A Liquid Cooling Petascale Supercomputing Site and GROMACS Workload Optimization Benchmark

hpe scalable storage

(Photo: Shutterstock/ktsdesign)

Artificial Intelligence (AI) and High-Performance Computing (HPC) have become popular sectors of the tech industry, the use case can be seen in a wide range of scenarios such as Next-Generation Sequencing (NGS), molecular dynamics, etc. In order to fulfill such workloads, an elegant and robust IT infrastructure is required. Accelerated computing have been viewed as revolutionary breakthrough technologies for AI and HPC workloads. Significant accelerated computing power from GPUs paired with CPUs is the major contributor.

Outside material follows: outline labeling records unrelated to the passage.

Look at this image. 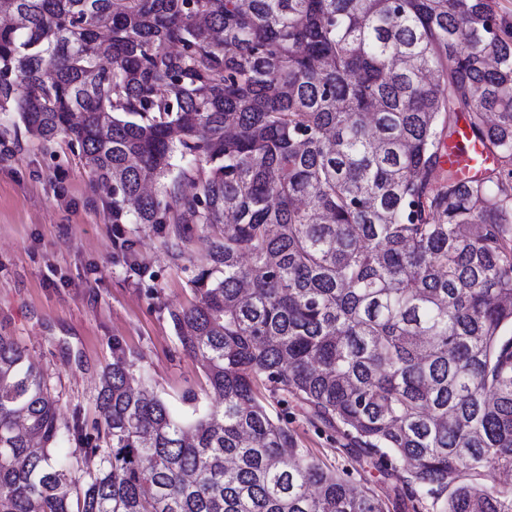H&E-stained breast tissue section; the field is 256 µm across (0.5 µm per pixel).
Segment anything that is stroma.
<instances>
[{
    "label": "stroma",
    "instance_id": "1",
    "mask_svg": "<svg viewBox=\"0 0 512 512\" xmlns=\"http://www.w3.org/2000/svg\"><path fill=\"white\" fill-rule=\"evenodd\" d=\"M188 230V249L173 260L164 246L171 225L114 223L111 193L66 139L43 146L17 113L0 112V333L50 374L61 421L77 406L98 417V377L116 342L138 354L136 372L178 415L213 403L200 361L181 351L169 318L192 301L190 270L214 237L197 224ZM189 391L195 404L183 400ZM288 420L299 447L349 470L356 487L388 491L378 470L344 452L300 409Z\"/></svg>",
    "mask_w": 512,
    "mask_h": 512
}]
</instances>
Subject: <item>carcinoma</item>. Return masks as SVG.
I'll use <instances>...</instances> for the list:
<instances>
[{"label":"carcinoma","instance_id":"cac0c4a2","mask_svg":"<svg viewBox=\"0 0 512 512\" xmlns=\"http://www.w3.org/2000/svg\"><path fill=\"white\" fill-rule=\"evenodd\" d=\"M2 7L22 25L0 28V111L67 138L112 183L114 223L175 225L176 257L182 224L222 236L169 312L216 395L190 422L116 343L100 416L63 425L0 334V512H512V21L494 0ZM462 120L495 160L466 182L441 162ZM292 404L391 493L298 447Z\"/></svg>","mask_w":512,"mask_h":512}]
</instances>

Our friends over at Quanta Cloud Technology (QCT) provide QuantaGrid D52G-4U 8 NVLink GPUs servers with a liquid cooling platform successfully adopted by the National Center of High-performance Computing (NCHC) in Taiwan) for their Taiwania-II project. Rank 23rd on the Top500 as of June 2019.

Use Case: NCHC TAIWANIA 2

Quanta Cloud Technology (QCT), a global data center solution provider, in collaboration with ‘National Center for High-performance Computing’ (NCHC), who provides high performance computing resource to Research Institutes and other HPC users in Taiwan, built the Taiwania-II – a Peta Scale AI/HPC system.

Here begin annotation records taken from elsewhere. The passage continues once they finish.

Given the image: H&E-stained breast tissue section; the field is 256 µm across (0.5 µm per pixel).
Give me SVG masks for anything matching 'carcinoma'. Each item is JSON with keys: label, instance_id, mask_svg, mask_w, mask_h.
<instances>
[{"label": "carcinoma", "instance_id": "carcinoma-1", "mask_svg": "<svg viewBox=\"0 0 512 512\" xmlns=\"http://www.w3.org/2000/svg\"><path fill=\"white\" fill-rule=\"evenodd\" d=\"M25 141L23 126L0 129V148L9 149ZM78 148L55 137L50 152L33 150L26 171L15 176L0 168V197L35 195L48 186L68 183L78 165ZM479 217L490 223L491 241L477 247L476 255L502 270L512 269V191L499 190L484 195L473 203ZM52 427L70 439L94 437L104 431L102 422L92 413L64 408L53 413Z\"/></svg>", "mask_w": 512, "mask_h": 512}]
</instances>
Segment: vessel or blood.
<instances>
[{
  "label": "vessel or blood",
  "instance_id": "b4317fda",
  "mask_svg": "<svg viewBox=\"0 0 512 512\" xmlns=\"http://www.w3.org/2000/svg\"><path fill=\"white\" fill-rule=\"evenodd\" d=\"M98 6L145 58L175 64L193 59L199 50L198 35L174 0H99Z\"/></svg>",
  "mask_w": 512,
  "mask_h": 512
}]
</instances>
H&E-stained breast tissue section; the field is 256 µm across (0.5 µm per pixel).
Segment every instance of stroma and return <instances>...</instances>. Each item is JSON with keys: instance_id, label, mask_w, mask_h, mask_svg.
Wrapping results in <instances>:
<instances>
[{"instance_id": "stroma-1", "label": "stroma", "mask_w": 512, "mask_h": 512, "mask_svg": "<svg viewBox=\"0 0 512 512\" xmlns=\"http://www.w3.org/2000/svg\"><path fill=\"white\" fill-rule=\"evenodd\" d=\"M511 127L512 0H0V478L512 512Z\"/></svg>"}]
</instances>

The GPU server plays an important role in the NCHC project,

  • The GPU cluster that QCT built consists of 252x QuantaGrid D52G-4U servers
  • Each with 8 NVIDIA Tesla V100 SXM2 32GB GPUs
  • The QuantaGrid D52G-4U adopted in this case can achieve up to 56 double precision (FP64) TFLOPS of computing power
  • There are a total of 2,016 GPUs in the system to achieve 9 PFLOPS on the HPL benchmark

Energy saving is always a key consideration in Peta Scale projects in order to reduce total operation cost during the life cycle of the system. In order to deliver an energy efficient system, Direct Liquid Cooling(DLC) technology has been designed into the 8Way GPU server. With this optimized design on DLC technology with integrated facility cooling equipment, the Taiwania-II achieves a PUE at 1.16 and has been ranked at No.9 on the Green500 as of June 2019. As to assure the delivery serviceability, quality, and to reduce the racking at the customer site, QCT provided the system in a rack-level integration, which means all the servers,Cooling Distribution Unit (CDU), and Cooling Distribution Modules (CDM) were integrated before delivery. The system would of course be pre-configured and pre-validated to provide the best practice in power and network cabling. This eliminated lots on site hardware diagnosis efforts and reduced cumbersome on-site racking labor efforts.

QuantaGrid D52G-4U

All-in-one Box prevails over AI and HPC challenge

QuantaGrid D52G-4U is a purpose-built system for GPU-accelerated Artificial Intelligent (AI) and High-Performance Computing (HPC) workloads. The QuantaGrid D52G-4U can:

  • Deliver up to 56 double precision TFlops and 2x100Gb/s high bandwidth low latency networking with 8 [1] NVIDIA® Tesla® V100 Support up to 300GB/s GPU to GPU communication with NVLink™
  • Support up to 10x dual-width 300Watt GPU or 16x single-width 75Watt GPU in one chassis.
  • Provide multiple GPU topologies to conquer any type of parallel computing
  • Support for up to 4x100Gb/s high bandwidth RDMA-enabled network to scale out with efficiency
  • Support 8x NVMe storage to accelerate deep learning

GROMACS Workload Optimization

Optimize CPU & GPU combination

The features above make the QuantaGrid D52G-4U ideal for GPU-accelerated AI or HPC workloads such as bioinformatics, which also apply GROMACS when processing bioinformatic workloads. GROMACS is one of the freely available, popular, and widely-used molecular dynamics (MD) engines. In order to enhance the performance of GROMACS, we have conducted a comprehensive test on the QuantaGrid D52G-4U to demonstrate the performance difference by optimizing the combinations of CPUs and GPUs within a single node. The bullet points listed below elaborate the conclusions for the test result:

  • Better performance using Intel MPI than using default threaded MPI in GROMACS 2018.7 on single GPU node
  • Better performance on single node with one GPU than no GPU neither multiple GPUs
  • Better performance by using as many CPU cores as possible on single GPU node, but reserved several CPU cores for OS
  • GPU significantly accelerates computing but more GPUs will diminish cost-effectively benefits on single GPU node

[1] Max. NVIDIA® dual-width GPU qty is eight due to vendor software limitation. D52G-4U still can install 10x dual-width AMD® GPU, but there is only PCIe expansion slot available on motherboard while installing 10x dual width GPU.